Eternal Return (Eliade) - Sacred Time

Sacred Time

Eliade's theory implies that as the power of a thing lies in its origin, the entire world's power lies in the cosmogony. If the Sacred established all valid patterns in the beginning, during the time recorded in myth, then the mythical age is sacred time — the only time that contains any value. Man's life only has value to the extent that it conforms to the patterns of the mythical age.

The religion of the Australian Aboriginals is supposed to contain many examples of the veneration paid to the mythical age. Just before the dawn of the first day, the Bagadjimbiri brothers emerged from the Earth in the form of dingos, and then turned into human giants whose heads touched the sky. Before the Bagadjimbiri came, nothing had existed. But when the sun rose, and the brothers began naming things, the "plants and animals began really to exist". The brothers met a group of people and organized them into a civilized society. The people of this tribe — the Karadjeri of Australia — still imitate the two brothers in many ways:

"One of the Bagadjimbiri stopped to urinate That is the reason why the Australian Karadjeri stop and take up a special position in order to urinate. The brothers stopped and ate a certain grain raw; but they immediately burst into laughter, because they knew that one ought not eat it so and since then men imitate them whenever they have this grain cooked. The Bagadjimbiri threw a primal (a kind of large baton) at an animal and killed it—and this is how men have done it ever since. A great many myths describe the manner in which the brothers Bagadjimbiri founded all the customs of the Karadjeri, and even their behavior."

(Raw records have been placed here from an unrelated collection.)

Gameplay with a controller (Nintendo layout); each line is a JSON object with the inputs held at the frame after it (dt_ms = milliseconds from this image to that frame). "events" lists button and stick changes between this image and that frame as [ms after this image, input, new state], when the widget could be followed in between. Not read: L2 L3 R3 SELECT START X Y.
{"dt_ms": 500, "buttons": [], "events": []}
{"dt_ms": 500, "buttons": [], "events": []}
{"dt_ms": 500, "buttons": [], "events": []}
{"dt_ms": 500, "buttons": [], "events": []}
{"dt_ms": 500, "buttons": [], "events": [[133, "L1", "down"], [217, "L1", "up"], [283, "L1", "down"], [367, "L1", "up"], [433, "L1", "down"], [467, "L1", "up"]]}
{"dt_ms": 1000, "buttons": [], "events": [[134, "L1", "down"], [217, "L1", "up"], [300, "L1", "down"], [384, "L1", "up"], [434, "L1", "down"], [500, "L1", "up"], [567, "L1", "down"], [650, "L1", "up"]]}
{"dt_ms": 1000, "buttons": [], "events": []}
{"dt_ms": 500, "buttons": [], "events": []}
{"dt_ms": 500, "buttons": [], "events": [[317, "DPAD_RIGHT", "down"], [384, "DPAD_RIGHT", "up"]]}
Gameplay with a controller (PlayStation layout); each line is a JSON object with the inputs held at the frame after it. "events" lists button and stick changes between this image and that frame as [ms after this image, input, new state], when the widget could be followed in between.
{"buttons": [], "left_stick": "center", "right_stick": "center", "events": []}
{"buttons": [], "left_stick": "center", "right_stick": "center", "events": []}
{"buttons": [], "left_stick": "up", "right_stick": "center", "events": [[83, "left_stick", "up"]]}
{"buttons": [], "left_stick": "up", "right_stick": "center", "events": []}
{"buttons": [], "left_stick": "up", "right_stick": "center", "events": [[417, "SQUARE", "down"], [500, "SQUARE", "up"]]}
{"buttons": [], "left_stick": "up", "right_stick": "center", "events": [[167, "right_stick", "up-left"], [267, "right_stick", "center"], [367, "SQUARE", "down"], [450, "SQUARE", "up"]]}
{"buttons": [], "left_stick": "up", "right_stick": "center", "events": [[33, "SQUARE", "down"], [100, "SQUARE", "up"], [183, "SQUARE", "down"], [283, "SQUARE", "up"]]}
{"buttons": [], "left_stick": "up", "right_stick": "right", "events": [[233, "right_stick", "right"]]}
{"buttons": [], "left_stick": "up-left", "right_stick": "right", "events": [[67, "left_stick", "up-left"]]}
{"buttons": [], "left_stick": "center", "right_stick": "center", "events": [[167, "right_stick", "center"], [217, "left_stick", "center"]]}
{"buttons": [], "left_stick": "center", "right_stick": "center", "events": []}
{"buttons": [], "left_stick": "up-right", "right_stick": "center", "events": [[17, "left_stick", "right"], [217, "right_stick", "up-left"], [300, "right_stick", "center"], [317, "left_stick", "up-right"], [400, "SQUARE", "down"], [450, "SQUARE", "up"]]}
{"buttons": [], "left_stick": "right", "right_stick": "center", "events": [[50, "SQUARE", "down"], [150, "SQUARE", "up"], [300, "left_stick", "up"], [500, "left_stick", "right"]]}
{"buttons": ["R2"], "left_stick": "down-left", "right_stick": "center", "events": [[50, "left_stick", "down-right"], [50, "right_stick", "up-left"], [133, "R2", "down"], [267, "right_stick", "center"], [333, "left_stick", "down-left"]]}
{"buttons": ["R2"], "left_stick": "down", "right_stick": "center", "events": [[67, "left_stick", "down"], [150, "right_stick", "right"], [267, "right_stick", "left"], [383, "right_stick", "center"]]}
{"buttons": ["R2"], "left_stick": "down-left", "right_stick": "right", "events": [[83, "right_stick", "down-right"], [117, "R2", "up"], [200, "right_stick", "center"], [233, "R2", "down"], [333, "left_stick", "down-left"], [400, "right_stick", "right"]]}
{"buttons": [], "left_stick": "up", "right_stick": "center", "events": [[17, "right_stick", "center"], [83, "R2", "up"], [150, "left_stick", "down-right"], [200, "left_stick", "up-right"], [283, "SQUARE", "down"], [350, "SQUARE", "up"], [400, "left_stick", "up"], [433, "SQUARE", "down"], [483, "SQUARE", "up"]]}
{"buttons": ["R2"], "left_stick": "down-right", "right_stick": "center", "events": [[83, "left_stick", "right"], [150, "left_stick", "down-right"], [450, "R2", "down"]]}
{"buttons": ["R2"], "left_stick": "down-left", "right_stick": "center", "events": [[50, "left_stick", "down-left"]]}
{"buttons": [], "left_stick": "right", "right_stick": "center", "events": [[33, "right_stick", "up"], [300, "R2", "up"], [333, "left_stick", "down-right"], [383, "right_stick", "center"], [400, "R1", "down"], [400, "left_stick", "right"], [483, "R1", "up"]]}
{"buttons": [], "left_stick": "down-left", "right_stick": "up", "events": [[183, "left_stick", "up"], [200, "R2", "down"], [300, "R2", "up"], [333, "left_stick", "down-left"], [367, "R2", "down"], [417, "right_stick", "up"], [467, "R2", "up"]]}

The mythical age was the time when the Sacred appeared and established reality. For traditional man, Eliade argues, (1) only the first appearance of something has value; (2) only the Sacred has value; and, therefore, (3) only the first appearance of the Sacred has value. Because the Sacred first appeared in the mythical age, only the mythical age has value. According to Eliade’s hypothesis, "primitive man was interested only in the beginnings … to him it mattered little what had happened to himself, or to others like him, in more or less distant times". Hence, traditional societies express a "nostalgia for the origins", a yearning to return to the mythical age. To traditional man, life only has value in sacred time.